Pour les 33 000 habitants du «Rocher», ces activités installées chez Continent8 ou dans les deux autres data centers de Gibraltar sont stratégiques: elles assurent 25% du produit intérieur brut, plus qu'aucun autre secteur de l'économie, souligne le ministre du Commerce, Albert Isola. Ces sociétés de Gibraltar représentent à elles seules 30% des 39,3 milliards de dollars générés en 2016 par l'industrie mondiale des jeux et des paris en ligne, selon les consultants H2 Gambling Capital. Plus que nulle part ailleurs.

3 000 employés

Attirés par une fiscalité favorable et l'accès au marché européen, les premiers opérateurs ont déménagé des Caraïbes vers Gibraltar dans les années 90, quand on pariait encore par téléphone. «Notre philosophie a été dès le départ de n'accepter que des sociétés qui ont pignon sur rue», explique Albert Isola à l'AFP: elles doivent opérer physiquement à Gibraltar et sont soumises à une réglementation stricte, pour empêcher le blanchiment et surtout protéger les mineurs et les joueurs en risque d'addiction.

Seules 30 sociétés ont une licence de jeux en ligne à Gibraltar mais elles emploient plus de 3 000 personnes de diverses nationalités, qui en attirent d'autres.
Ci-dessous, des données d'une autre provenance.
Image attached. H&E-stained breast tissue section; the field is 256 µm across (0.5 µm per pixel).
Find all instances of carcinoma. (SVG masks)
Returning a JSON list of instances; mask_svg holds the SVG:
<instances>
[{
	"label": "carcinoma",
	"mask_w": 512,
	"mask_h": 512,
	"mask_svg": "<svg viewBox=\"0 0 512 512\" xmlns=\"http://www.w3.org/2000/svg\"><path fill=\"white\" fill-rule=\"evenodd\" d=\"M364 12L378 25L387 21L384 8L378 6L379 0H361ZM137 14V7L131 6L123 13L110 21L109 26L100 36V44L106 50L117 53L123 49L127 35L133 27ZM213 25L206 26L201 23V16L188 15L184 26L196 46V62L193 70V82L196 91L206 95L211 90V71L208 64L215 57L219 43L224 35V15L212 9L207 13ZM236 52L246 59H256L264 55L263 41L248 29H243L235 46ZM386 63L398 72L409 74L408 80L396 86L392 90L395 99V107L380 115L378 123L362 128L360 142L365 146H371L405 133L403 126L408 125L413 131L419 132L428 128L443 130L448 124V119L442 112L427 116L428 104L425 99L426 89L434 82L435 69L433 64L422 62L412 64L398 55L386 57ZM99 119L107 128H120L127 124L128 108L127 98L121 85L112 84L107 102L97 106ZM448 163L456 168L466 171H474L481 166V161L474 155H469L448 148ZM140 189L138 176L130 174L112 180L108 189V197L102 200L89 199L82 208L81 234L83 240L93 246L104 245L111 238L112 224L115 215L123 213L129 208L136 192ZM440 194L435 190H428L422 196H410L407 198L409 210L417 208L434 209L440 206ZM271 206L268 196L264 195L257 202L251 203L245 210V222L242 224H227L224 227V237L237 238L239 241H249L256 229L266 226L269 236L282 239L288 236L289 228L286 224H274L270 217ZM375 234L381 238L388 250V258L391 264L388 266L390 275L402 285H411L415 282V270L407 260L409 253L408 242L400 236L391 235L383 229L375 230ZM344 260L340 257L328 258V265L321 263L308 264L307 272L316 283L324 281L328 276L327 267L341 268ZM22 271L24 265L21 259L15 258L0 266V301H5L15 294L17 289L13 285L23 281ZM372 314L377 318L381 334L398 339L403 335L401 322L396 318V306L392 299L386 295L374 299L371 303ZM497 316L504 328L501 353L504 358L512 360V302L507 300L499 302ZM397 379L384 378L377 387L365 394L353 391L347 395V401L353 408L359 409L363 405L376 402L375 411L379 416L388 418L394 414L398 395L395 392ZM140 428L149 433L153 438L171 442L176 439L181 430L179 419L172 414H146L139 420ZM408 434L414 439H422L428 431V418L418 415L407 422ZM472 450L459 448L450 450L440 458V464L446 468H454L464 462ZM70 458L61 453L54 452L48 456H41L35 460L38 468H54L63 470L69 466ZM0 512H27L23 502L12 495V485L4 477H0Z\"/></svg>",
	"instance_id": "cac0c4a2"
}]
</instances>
Si Gibraltar plaît autant à ces magiciens des algorithmes et ces commerciaux, c'est qu'ils peuvent faire la navette depuis l'Espagne, où la vie est douce et moins chère. «C'est pourquoi avec le Brexit, le principal souci est la façon dont la frontière va fonctionner». Après la décision britannique, le 23 juin 2016, de quitter l'Union européenne, l'Espagne a renouvelé sa revendication sur Gibraltar, un territoire cédé en 1713 à la couronne britannique.

Un simple renforcement des contrôles douaniers peut provoquer des queues interminables. Les termes du Brexit que Londres a commencé à négocier avec Bruxelles auront aussi un impact sur les jeux en ligne. Car cette industrie est largement tournée vers le marché britannique, le plus important et mature d'Europe.